* [INSTRUCTIONS TO FOLLOW]
Copy the first line of the entries below and every line after it through the line containing "3 results found". Do not include pictures.

BEGIN MATERIALS PROVIDED

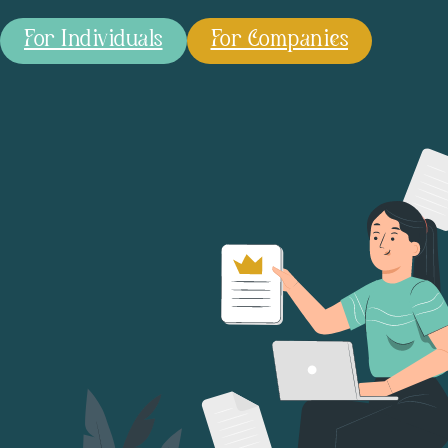
For Individuals
For Companies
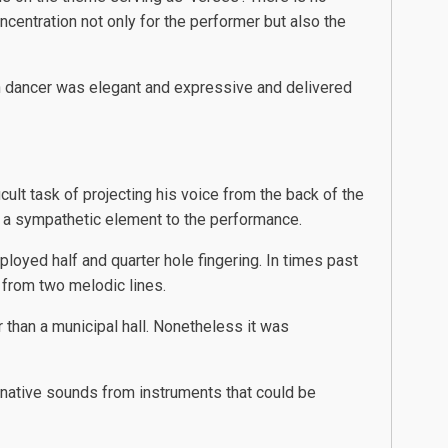
centration not only for the performer but also the
sh dancer was elegant and expressive and delivered
ult task of projecting his voice from the back of the
nt a sympathetic element to the performance.
loyed half and quarter hole fingering. In times past
 from two melodic lines.
 than a municipal hall. Nonetheless it was
native sounds from instruments that could be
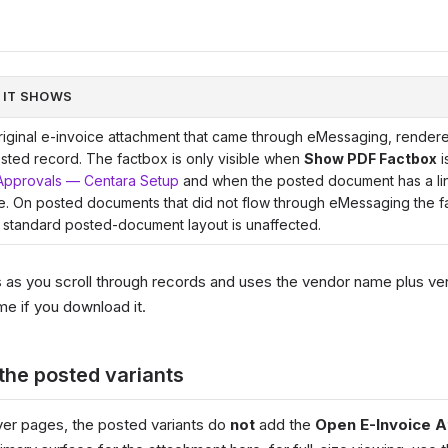
 IT SHOWS
iginal e-invoice attachment that came through eMessaging, rendered
sted record. The factbox is only visible when
Show PDF Factbox
i
Approvals — Centara Setup
and when the posted document has a li
e. On posted documents that did not flow through eMessaging the f
 standard posted-document layout is unaffected.
as you scroll through records and uses the vendor name plus ve
me if you download it.
the posted variants
over pages, the posted variants do
not
add the
Open E-Invoice 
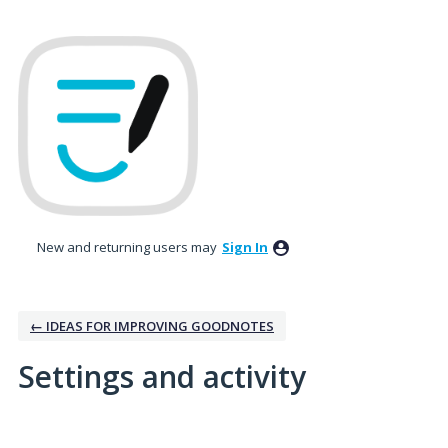
New and returning users may
Sign In
← IDEAS FOR IMPROVING GOODNOTES
Settings and activity
3 results found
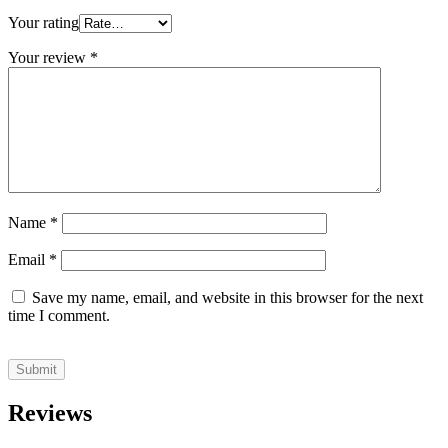
Your rating
Your review
*
Name
*
Email
*
Save my name, email, and website in this browser for the next
time I comment.
Reviews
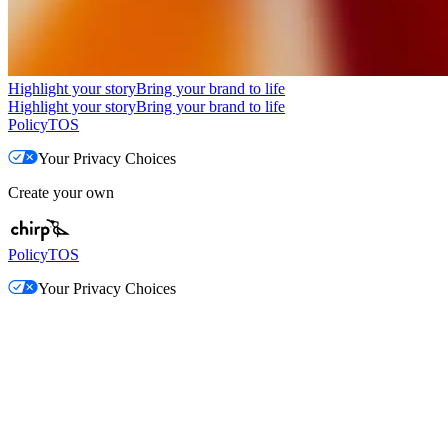
Highlight your story
Bring your brand to life
Highlight your story
Bring your brand to life
Policy
TOS
Your Privacy Choices
Create your own
Policy
TOS
Your Privacy Choices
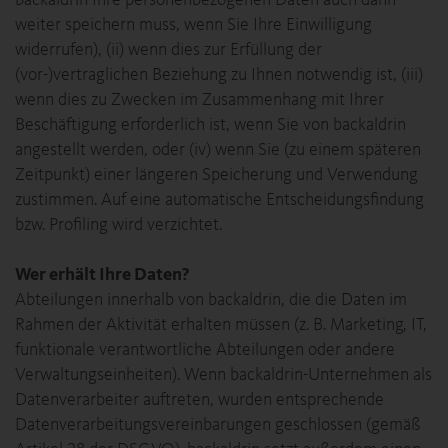
backaldrin Ihre personenbezogenen Daten auch dann
weiter speichern muss, wenn Sie Ihre Einwilligung
widerrufen), (ii) wenn dies zur Erfüllung der
(vor-)vertraglichen Beziehung zu Ihnen notwendig ist, (iii)
wenn dies zu Zwecken im Zusammenhang mit Ihrer
Beschäftigung erforderlich ist, wenn Sie von backaldrin
angestellt werden, oder (iv) wenn Sie (zu einem späteren
Zeitpunkt) einer längeren Speicherung und Verwendung
zustimmen. Auf eine automatische Entscheidungsfindung
bzw. Profiling wird verzichtet.
Wer erhält Ihre Daten?
Abteilungen innerhalb von backaldrin, die die Daten im
Rahmen der Aktivität erhalten müssen (z. B. Marketing, IT,
funktionale verantwortliche Abteilungen oder andere
Verwaltungseinheiten). Wenn backaldrin-Unternehmen als
Datenverarbeiter auftreten, wurden entsprechende
Datenverarbeitungsvereinbarungen geschlossen (gemäß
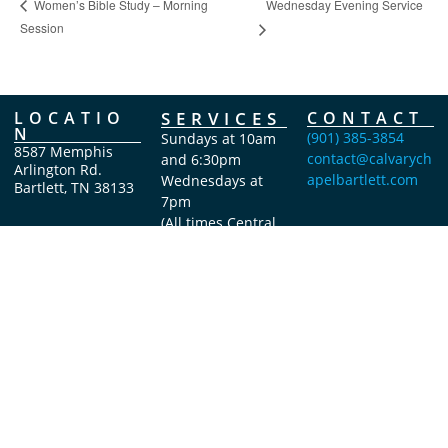
Wednesday Evening Service
Women’s Bible Study – Morning
Session
LOCATIO
SERVICES
CONTACT
N
(901) 385-3854
Sundays at 10am
8587 Memphis
contact@calvarych
and 6:30pm
Arlington Rd.
apelbartlett.com
Wednesdays at
Bartlett, TN 38133
7pm
(All times Central
Time)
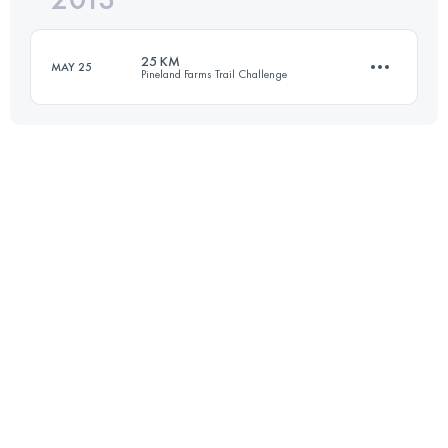
25 KM
MAY 25
Pineland Farms Trail Challenge
Login to access the UTMB Index
25 KM
650 M+
Login to access the UTMB Index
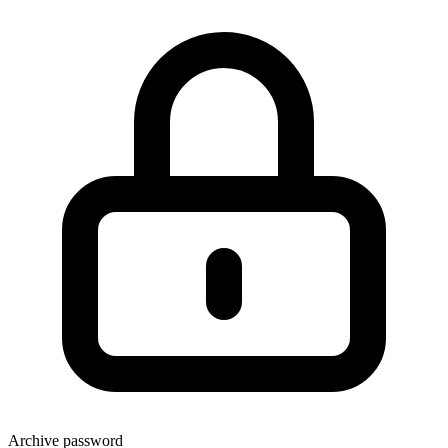
Archive password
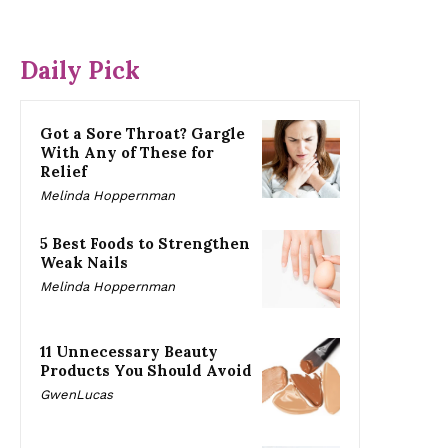
Daily Pick
Got a Sore Throat? Gargle
With Any of These for
Relief
Melinda Hoppernman
5 Best Foods to Strengthen
Weak Nails
Melinda Hoppernman
11 Unnecessary Beauty
Products You Should Avoid
GwenLucas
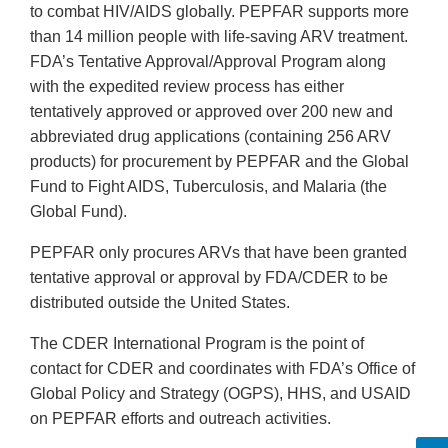
to combat HIV/AIDS globally. PEPFAR supports more
than 14 million people with life-saving ARV treatment.
FDA’s Tentative Approval/Approval Program along
with the expedited review process has either
tentatively approved or approved over 200 new and
abbreviated drug applications (containing 256 ARV
products) for procurement by PEPFAR and the Global
Fund to Fight AIDS, Tuberculosis, and Malaria (the
Global Fund).
PEPFAR only procures ARVs that have been granted
tentative approval or approval by FDA/CDER to be
distributed outside the United States.
The CDER International Program is the point of
contact for CDER and coordinates with FDA’s Office of
Global Policy and Strategy (OGPS), HHS, and USAID
on PEPFAR efforts and outreach activities.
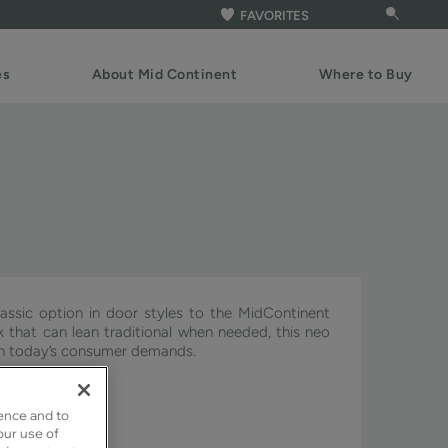
FAVORITES
es
About Mid Continent
Where to Buy
assic option in door styles to the MidContinent
ook that can lean traditional when needed, this neo
ith today’s consumer demands.
ignature & Pivot.
ence and to
our use of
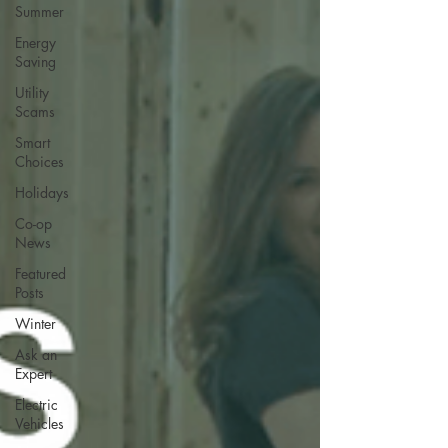
Summer
Energy
Saving
Utility
Scams
Smart
Choices
Holidays
Co-op
News
Featured
Posts
Winter
Ask an
Expert
Electric
Vehicles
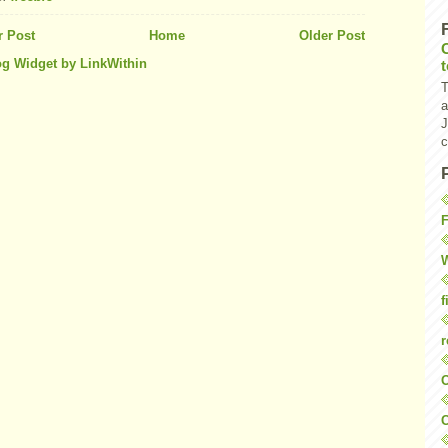
 Post
Home
Older Post
T
a
J
c
F
W
f
r
O
C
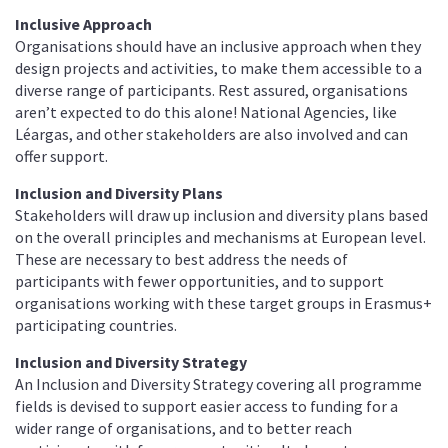
Inclusive Approach
Organisations should have an inclusive approach when they
design projects and activities, to make them accessible to a
diverse range of participants. Rest assured, organisations
aren’t expected to do this alone! National Agencies, like
Léargas, and other stakeholders are also involved and can
offer support.
Inclusion and Diversity Plans
Stakeholders will draw up inclusion and diversity plans based
on the overall principles and mechanisms at European level.
These are necessary to best address the needs of
participants with fewer opportunities, and to support
organisations working with these target groups in Erasmus+
participating countries.
Inclusion and Diversity Strategy
An Inclusion and Diversity Strategy covering all programme
fields is devised to support easier access to funding for a
wider range of organisations, and to better reach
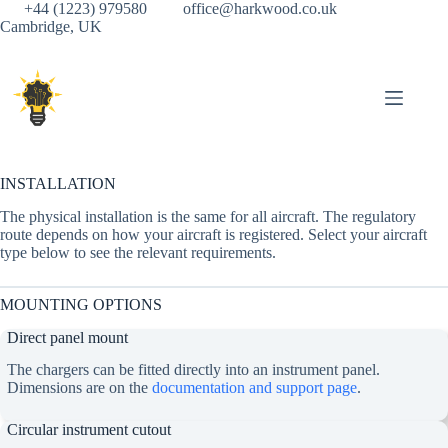
Skip
+44 (1223) 979580
office@harkwood.co.uk
to
Cambridge, UK
content
INSTALLATION
The physical installation is the same for all aircraft. The regulatory
route depends on how your aircraft is registered. Select your aircraft
type below to see the relevant requirements.
MOUNTING OPTIONS
Direct panel mount
The chargers can be fitted directly into an instrument panel.
Dimensions are on the
documentation and support page
.
Circular instrument cutout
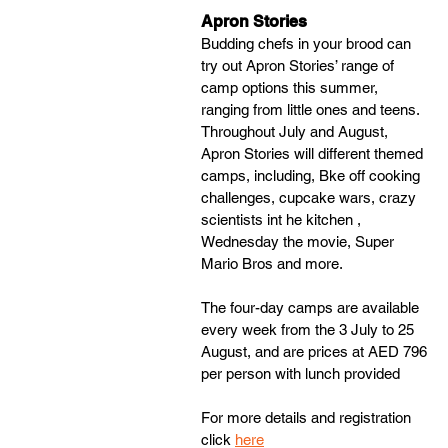
Apron Stories
Budding chefs in your brood can 
try out Apron Stories’ range of 
camp options this summer, 
ranging from little ones and teens. 
Throughout July and August, 
Apron Stories will different themed 
camps, including, Bke off cooking 
challenges, cupcake wars, crazy 
scientists int he kitchen , 
Wednesday the movie, Super 
Mario Bros and more. 
The four-day camps are available 
every week from the 3 July to 25 
August, and are prices at AED 796 
per person with lunch provided
For more details and registration 
click 
here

END MATERIALS PROVIDED

* [ANSWER SPACE]
For Individuals
For Companies
centration not only for the performer but also the
sh dancer was elegant and expressive and delivered
ult task of projecting his voice from the back of the
nt a sympathetic element to the performance.
loyed half and quarter hole fingering. In times past
 from two melodic lines.
 than a municipal hall. Nonetheless it was
native sounds from instruments that could be
 IT SHOWS
iginal e-invoice attachment that came through eMessaging, rendered
sted record. The factbox is only visible when
Show PDF Factbox
i
Approvals — Centara Setup
and when the posted document has a li
e. On posted documents that did not flow through eMessaging the f
 standard posted-document layout is unaffected.
as you scroll through records and uses the vendor name plus ve
me if you download it.
the posted variants
over pages, the posted variants do
not
add the
Open E-Invoice 
New and returning users may
Sign In
← IDEAS FOR IMPROVING GOODNOTES
Settings and activity
3 results found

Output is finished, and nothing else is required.